**PROBLEM DETAILS:**
For the records below, give the number of lines where the string "center" occurs. Include nothing else.

<<<<

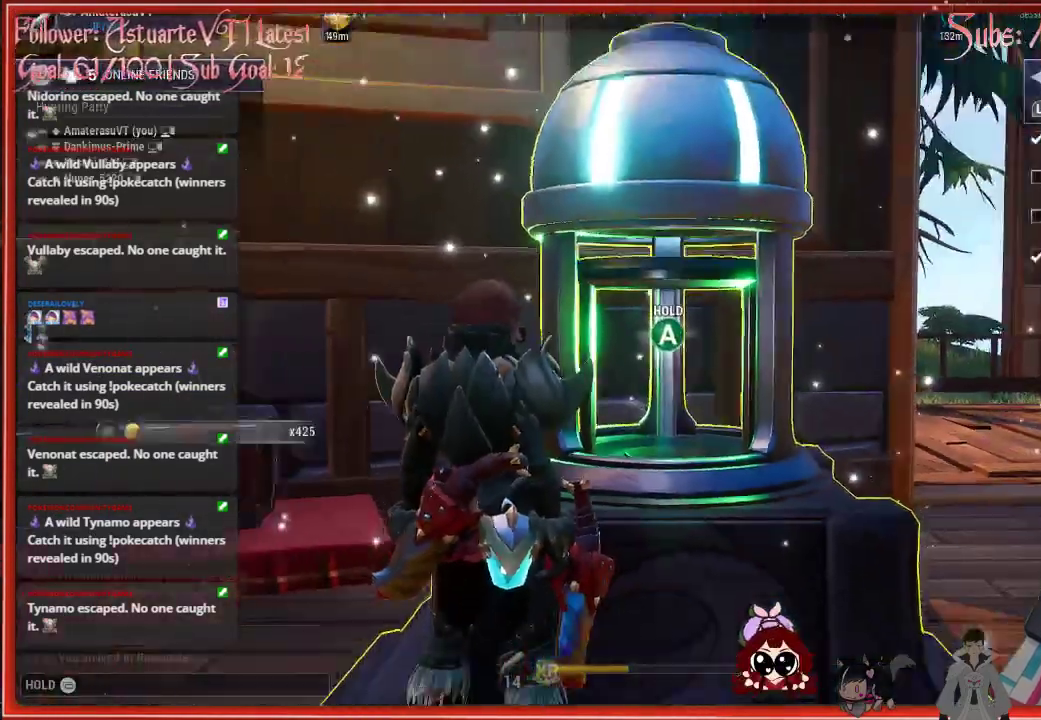
{"buttons": [], "left_stick": "right", "right_stick": "right", "events": [[200, "right_stick", "right"], [217, "left_stick", "right"]]}
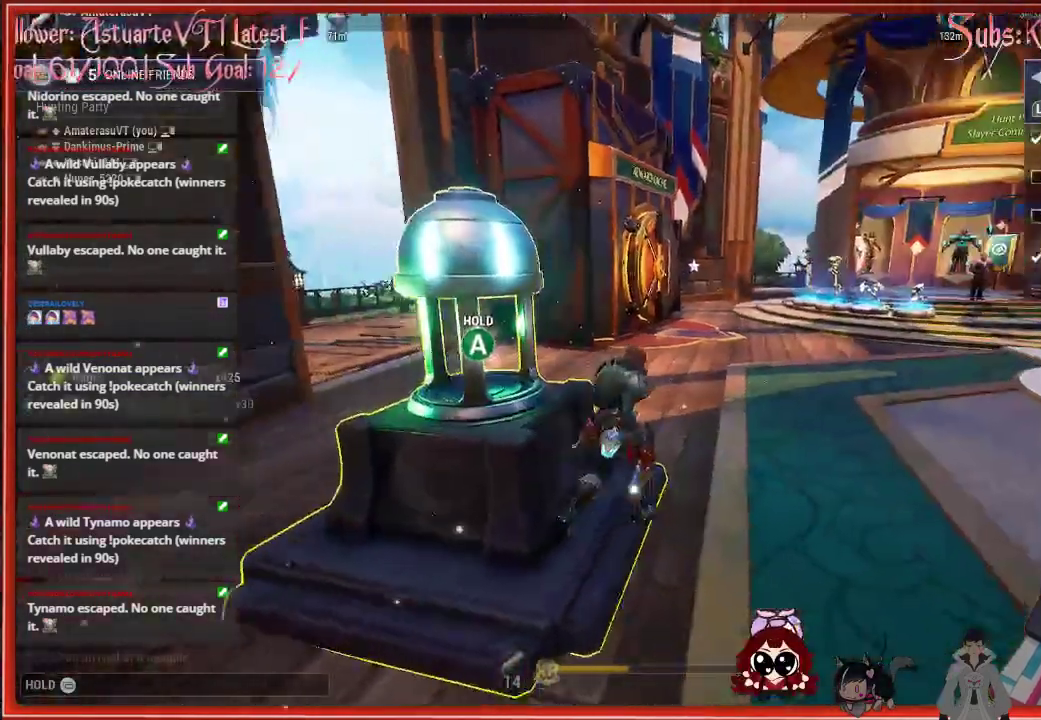
{"buttons": ["R2"], "left_stick": "up-right", "right_stick": "right", "events": [[417, "R2", "down"], [417, "left_stick", "up-right"]]}
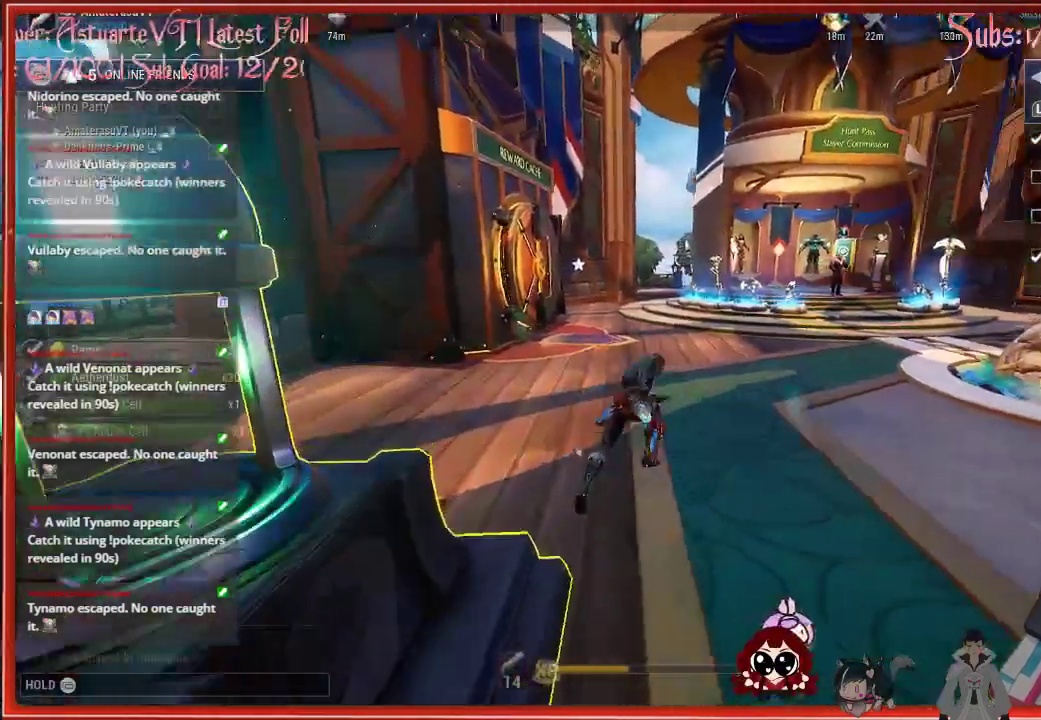
{"buttons": ["R2"], "left_stick": "up-right", "right_stick": "center", "events": [[217, "right_stick", "center"]]}
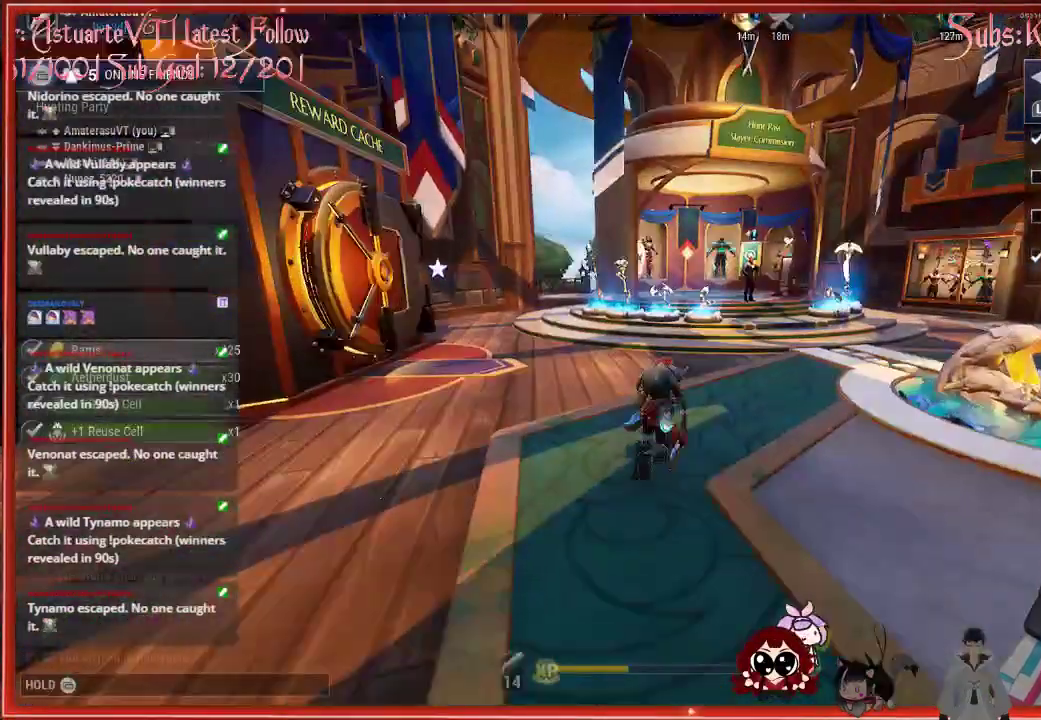
{"buttons": ["R2"], "left_stick": "up-right", "right_stick": "center", "events": [[233, "A", "down"], [400, "A", "up"]]}
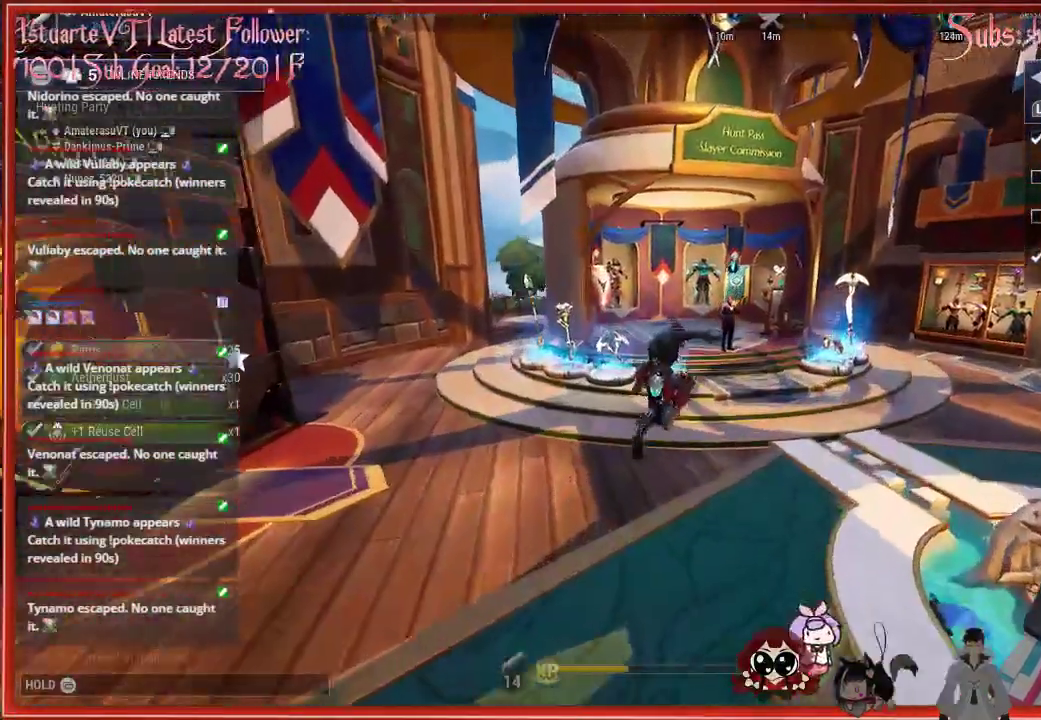
{"buttons": ["R2"], "left_stick": "up-right", "right_stick": "center", "events": []}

>>>>

**ANSWER SECTION:**
3